Bijlage 2. behorende bij de Regeling storingsklachten (artikel 21 van het Besluit randapparaten en radioapparaten en artikel 16 van het Besluit elektromagnetische compatibiliteit 2001)

[Regeling vervallen per 01-01-2010]

Kostencategorieën, als bedoeld in artikel 6, tweede lid van de Regeling storingsklachten.
  • 1) Tarieven personeel in euro's

    Salarisschaal

    BBRA 1984

    Tarief per

    manuur

    manuur inclusief toeslag 3

    Eventuele toeslag per uur

       

    onregelmatigheid

    overwerk

    apparatuurkosten

    automatisering

    1

    30,40

    39,48

    45,38

    10,90

    4,54

    2

    31,76

    40,84

    47,19

    10,90

    4,54

    3

    32,22

    41,75

    48,55

    10,90

    4,54

    4

    33,58

    43,56

    50,34

    10,90

    4,54

    5

    34,49

    44,92

    52,18

    10,90

    4,54

    6

    36,30

    47,10

    54,45

    10,90

    4,54

    7

    38,11

    49,91

    57,63

    10,90

    4,54

    8

    40,84

    52,18

    61,26

    10,90

    4,54

    9

    44,02

    55,81

    66,25

    10,90

    4,54

    10

    46,29

    57,63

    69,43

    10,90

    4,54

    11

    50,37

    50,37

    50,37

    10,90

    4,54

    12

    55,81

    55,81

    55,81

    10,90

    4,54

    13

    60,81

    60,81

    60,81

    10,90

    4,54

    14

    64,90

    64,90

    64,90

    10,90

    4,54

    15

    70,34

    70,34

    70,34

    10,90

    4,54

    16

    75,33

    75,33

    75,33

    10,90

    4,54

    17

    81,23

    81,23

    81,23

    10,90

    4,54

    18

    86,67

    86,67

    86,67

    10,90

    4,54

  • 2) Tarieven dienstauto's

    • -

      inspectie/toezicht: € 10,44 per uur (incl. apparatuur)

    • -

      opsporing: € 24,96 per uur (incl. apparatuur)

    • -

      Mobiele monitoring zonder professionele peiler: € 54,55 (incl. apparatuur)

    • -

      Mobiele monitoring zonder professionele peiler: € 128,87 (incl. apparatuur)

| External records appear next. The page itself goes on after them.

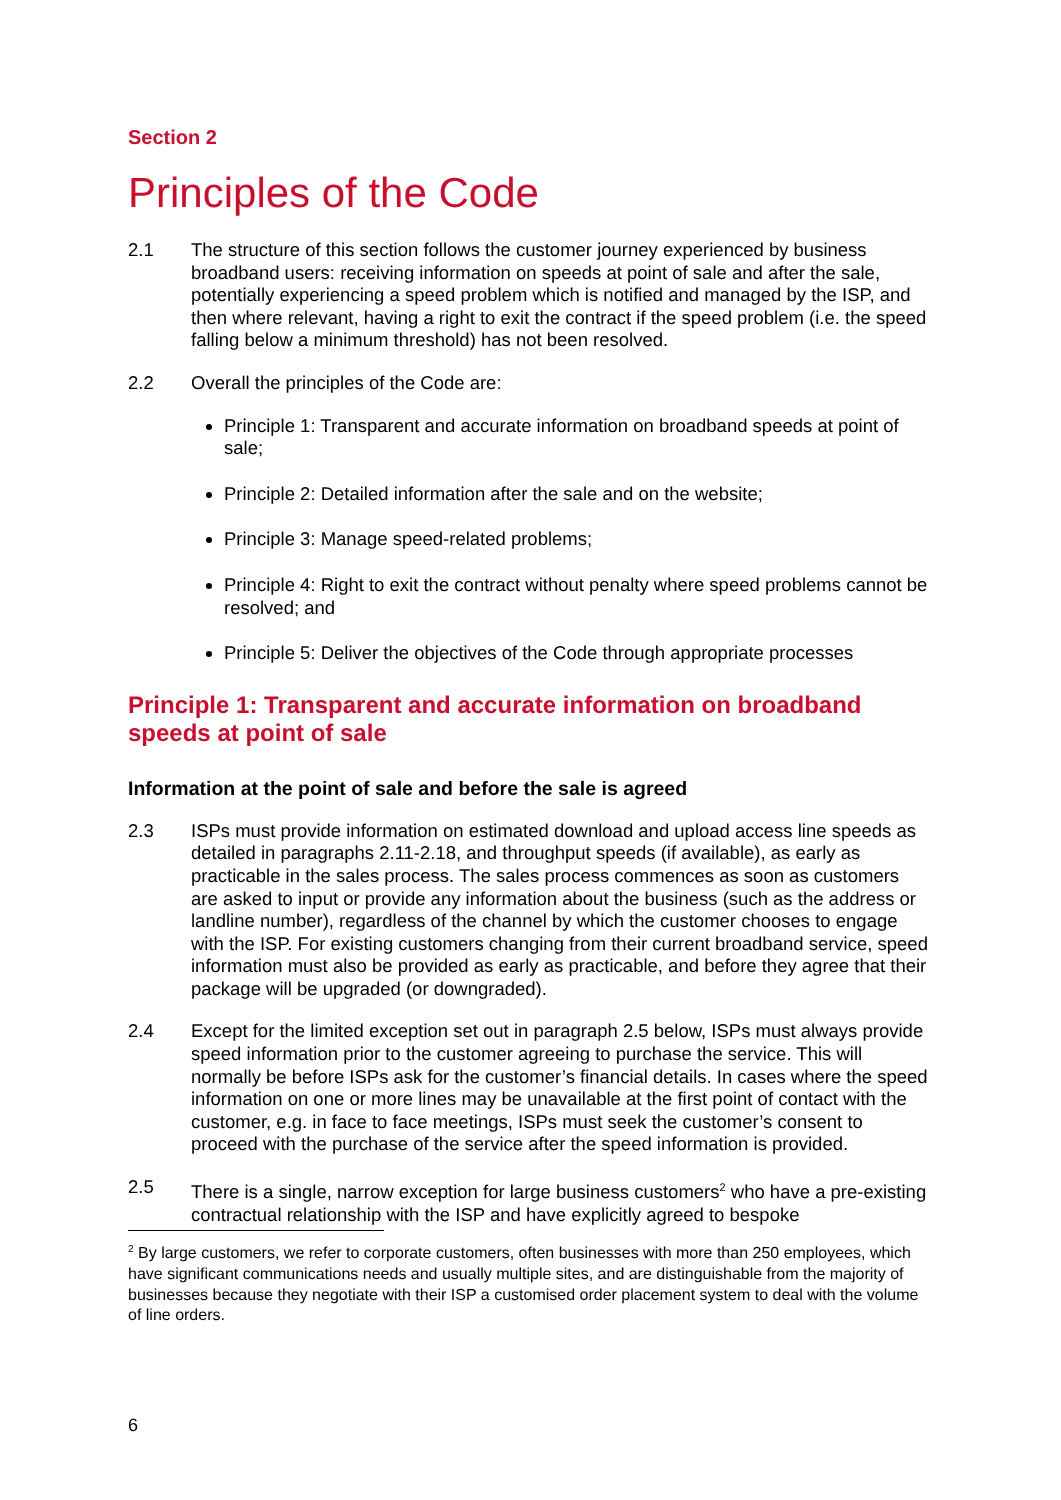Section 2
Principles of the Code
2.1 The structure of this section follows the customer journey experienced by business broadband users: receiving information on speeds at point of sale and after the sale, potentially experiencing a speed problem which is notified and managed by the ISP, and then where relevant, having a right to exit the contract if the speed problem (i.e. the speed falling below a minimum threshold) has not been resolved.
2.2 Overall the principles of the Code are:
Principle 1: Transparent and accurate information on broadband speeds at point of sale;
Principle 2: Detailed information after the sale and on the website;
Principle 3: Manage speed-related problems;
Principle 4: Right to exit the contract without penalty where speed problems cannot be resolved; and
Principle 5: Deliver the objectives of the Code through appropriate processes
Principle 1: Transparent and accurate information on broadband speeds at point of sale
Information at the point of sale and before the sale is agreed
2.3 ISPs must provide information on estimated download and upload access line speeds as detailed in paragraphs 2.11-2.18, and throughput speeds (if available), as early as practicable in the sales process. The sales process commences as soon as customers are asked to input or provide any information about the business (such as the address or landline number), regardless of the channel by which the customer chooses to engage with the ISP. For existing customers changing from their current broadband service, speed information must also be provided as early as practicable, and before they agree that their package will be upgraded (or downgraded).
2.4 Except for the limited exception set out in paragraph 2.5 below, ISPs must always provide speed information prior to the customer agreeing to purchase the service. This will normally be before ISPs ask for the customer’s financial details. In cases where the speed information on one or more lines may be unavailable at the first point of contact with the customer, e.g. in face to face meetings, ISPs must seek the customer’s consent to proceed with the purchase of the service after the speed information is provided.
2.5 There is a single, narrow exception for large business customers<sup>2</sup> who have a pre-existing contractual relationship with the ISP and have explicitly agreed to bespoke
<sup>2</sup> By large customers, we refer to corporate customers, often businesses with more than 250 employees, which have significant communications needs and usually multiple sites, and are distinguishable from the majority of businesses because they negotiate with their ISP a customised order placement system to deal with the volume of line orders.
6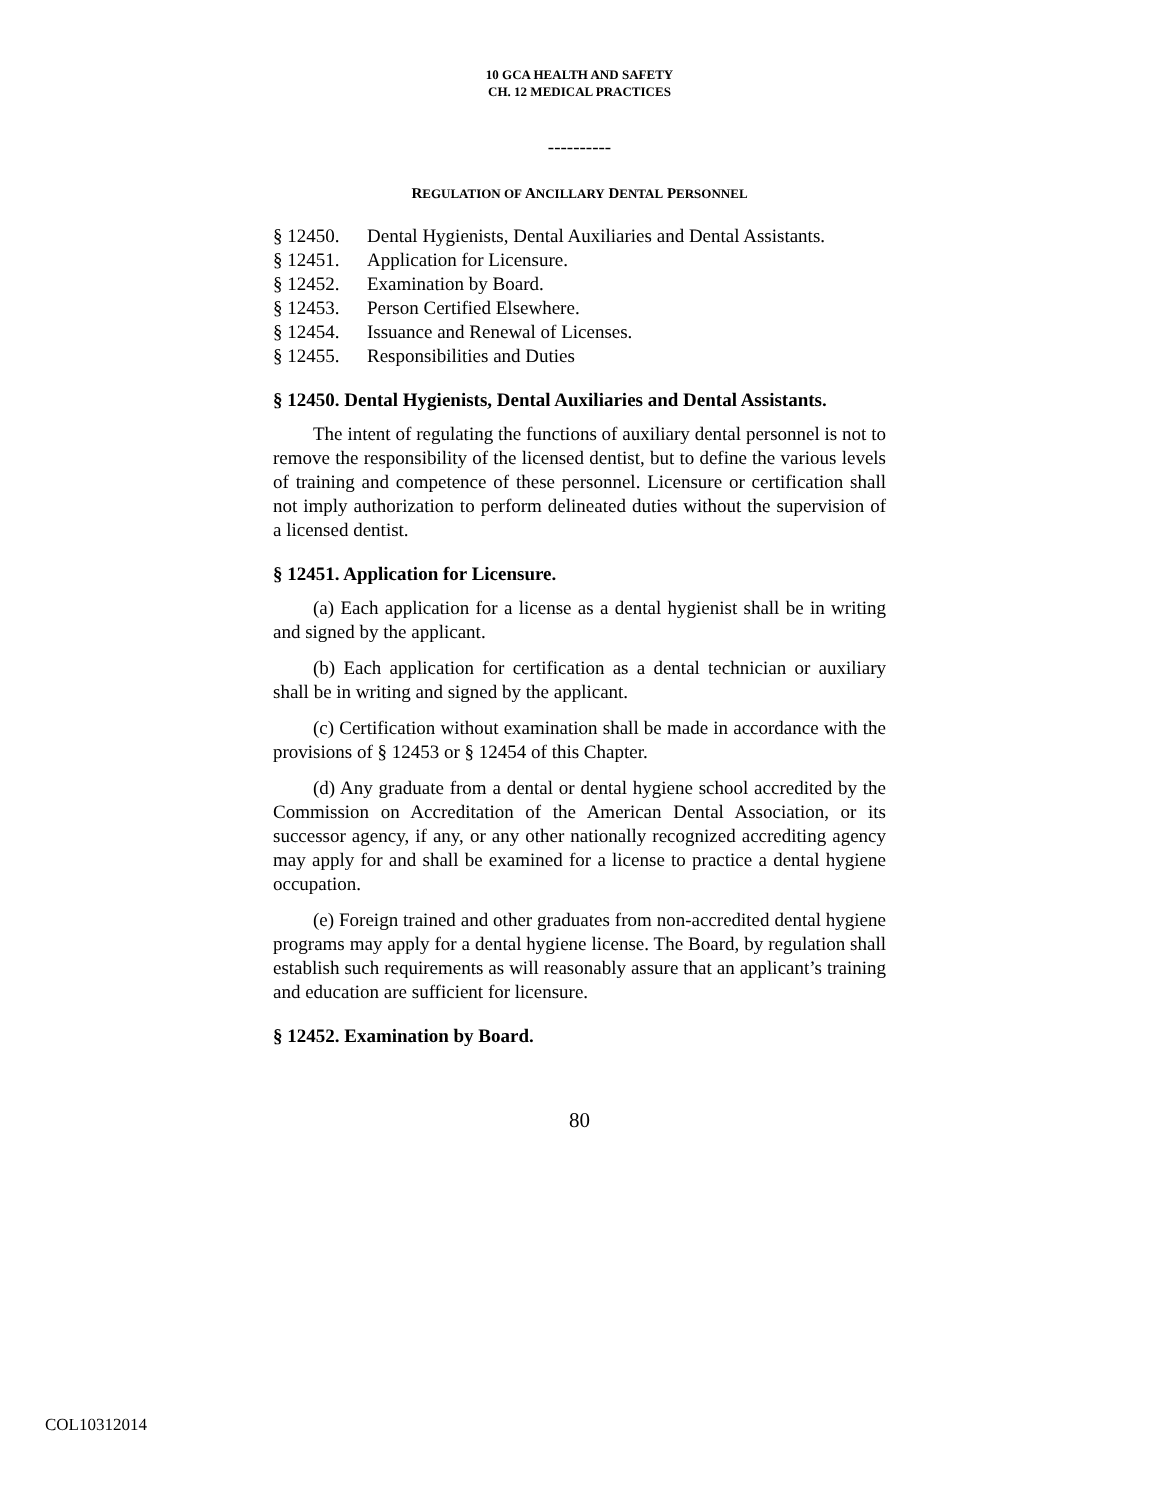10 GCA HEALTH AND SAFETY
CH. 12 MEDICAL PRACTICES
----------
REGULATION OF ANCILLARY DENTAL PERSONNEL
§ 12450. Dental Hygienists, Dental Auxiliaries and Dental Assistants.
§ 12451. Application for Licensure.
§ 12452. Examination by Board.
§ 12453. Person Certified Elsewhere.
§ 12454. Issuance and Renewal of Licenses.
§ 12455. Responsibilities and Duties
§ 12450. Dental Hygienists, Dental Auxiliaries and Dental Assistants.
The intent of regulating the functions of auxiliary dental personnel is not to remove the responsibility of the licensed dentist, but to define the various levels of training and competence of these personnel. Licensure or certification shall not imply authorization to perform delineated duties without the supervision of a licensed dentist.
§ 12451. Application for Licensure.
(a) Each application for a license as a dental hygienist shall be in writing and signed by the applicant.
(b) Each application for certification as a dental technician or auxiliary shall be in writing and signed by the applicant.
(c) Certification without examination shall be made in accordance with the provisions of § 12453 or § 12454 of this Chapter.
(d) Any graduate from a dental or dental hygiene school accredited by the Commission on Accreditation of the American Dental Association, or its successor agency, if any, or any other nationally recognized accrediting agency may apply for and shall be examined for a license to practice a dental hygiene occupation.
(e) Foreign trained and other graduates from non-accredited dental hygiene programs may apply for a dental hygiene license. The Board, by regulation shall establish such requirements as will reasonably assure that an applicant’s training and education are sufficient for licensure.
§ 12452. Examination by Board.
80
COL10312014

Bijlage 3. behorende bij de Regeling storingsklachten

[Regeling vervallen per 01-01-2010]

De wijze van meten met betrekking tot het bestand zijn van apparaten tegen elektromagnetische velden

Indien een apparaat storing ondervindt, tengevolge van het door een apparaat uitgezonden signaal is het volgende van toepassing.

Indien vastgesteld is welk apparaat de storing veroorzaakt, wordt het niveau van de veldsterkte welke veroorzaakt wordt door het storende apparaat ter plaatse van de apparaat dat storing ondervindt als volgt vastgesteld.

De veldsterkte (elektrische component) wordt gemeten als de effectieve waarde van één hoogfrequent-periode op het maximum van de omhullende modulatie. Tijdens de meting dient het apparaat dat storing ondervindt uitgeschakeld te zijn.

De veldsterkte wordt gemeten op de volgende plaatsen:

  • -

    1 meter voor het beïnvloede apparaat;

  • -

    1 meter links van het beïnvloede apparaat;

  • -

    1 meter rechts van het beïnvloede apparaat.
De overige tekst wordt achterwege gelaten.